Die Heckflosse eines startbereiten Lufthansa-Airbus A380 vor einer landenden Boeing 747-400 | Bildquelle: dpa

Tarifstreik bei Lufthansa Neues Angebot - neuer Gegenwind

Stand: 30.11.2016 14:51 Uhr

Im Tarifstreit mit den Piloten hat die Lufthansa ein neues Angebot vorgelegt. Die Gewerkschaft reagierte zunächst verhalten. Für ihren radikalen Kurs bekommen die Piloten allerdings mittlerweile Gegenwind von Teilen der übrigen Belegschaft zu spüren.

Im zermürbenden Streit mit den Piloten will die Lufthansa die Gewerkschaft mit einem neuen Angebot zurück an den Verhandlungstisch holen: Die Airline bietet eine Erhöhung der Bezüge in zwei Stufen um insgesamt 4,4 Prozent und eine zusätzliche Einmalzahlung an. Man wolle dringend weiteren Schaden vom Unternehmen abwenden, so das Unternehmen.

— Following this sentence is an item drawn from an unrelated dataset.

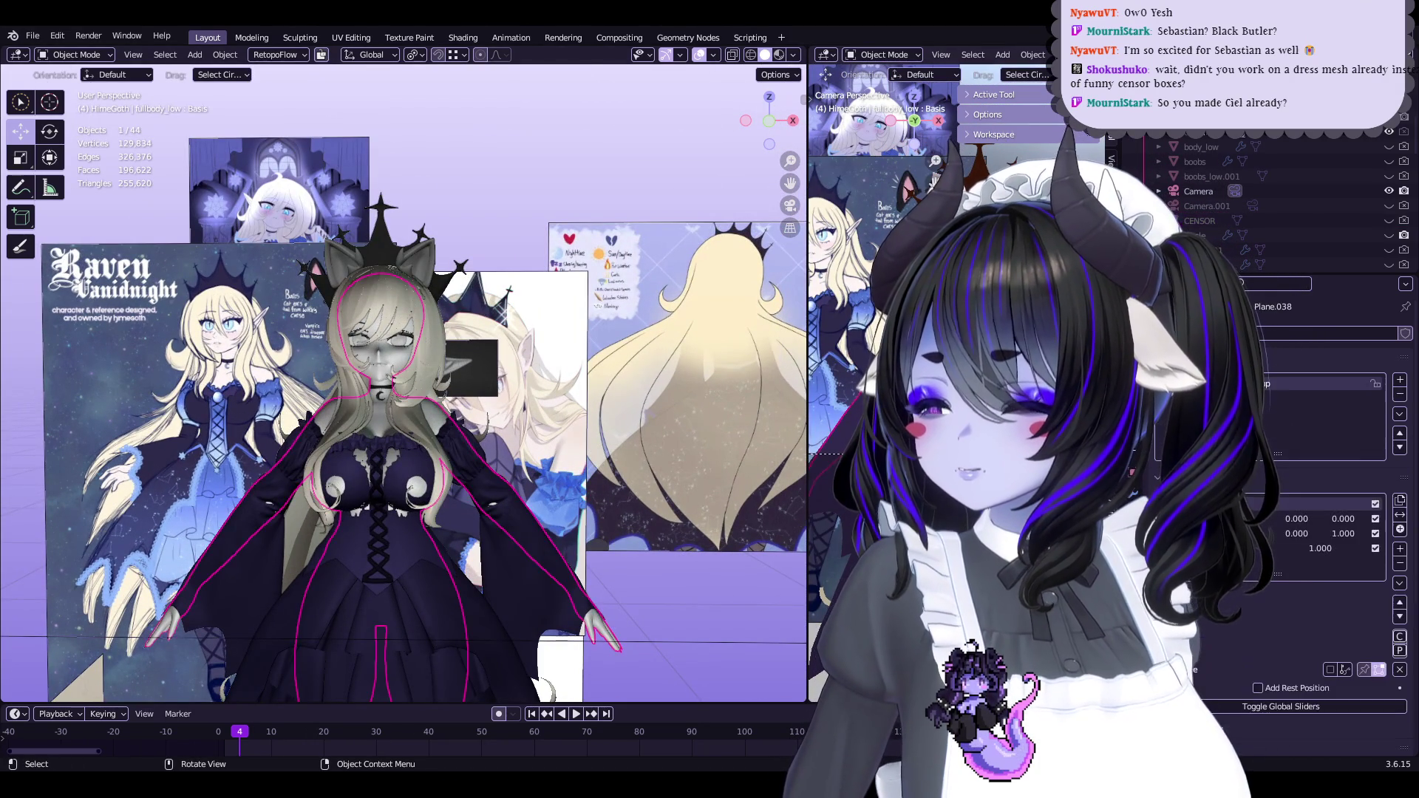
{"action": "left_click", "coordinate": [377, 480]}
{"action": "left_click", "coordinate": [377, 481]}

Das Angebot wurde der Gewerkschaft bereits gestern Abend unterbreitet. Im einzelnen bietet die Lufthansa für 2016 eine Vergütungserhöhung um 2,4 Prozent und für 2017 um weitere 2,0 Prozent. Dieses Angebot sei nicht an weitere Bedingungen geknüpft, so der Konzern.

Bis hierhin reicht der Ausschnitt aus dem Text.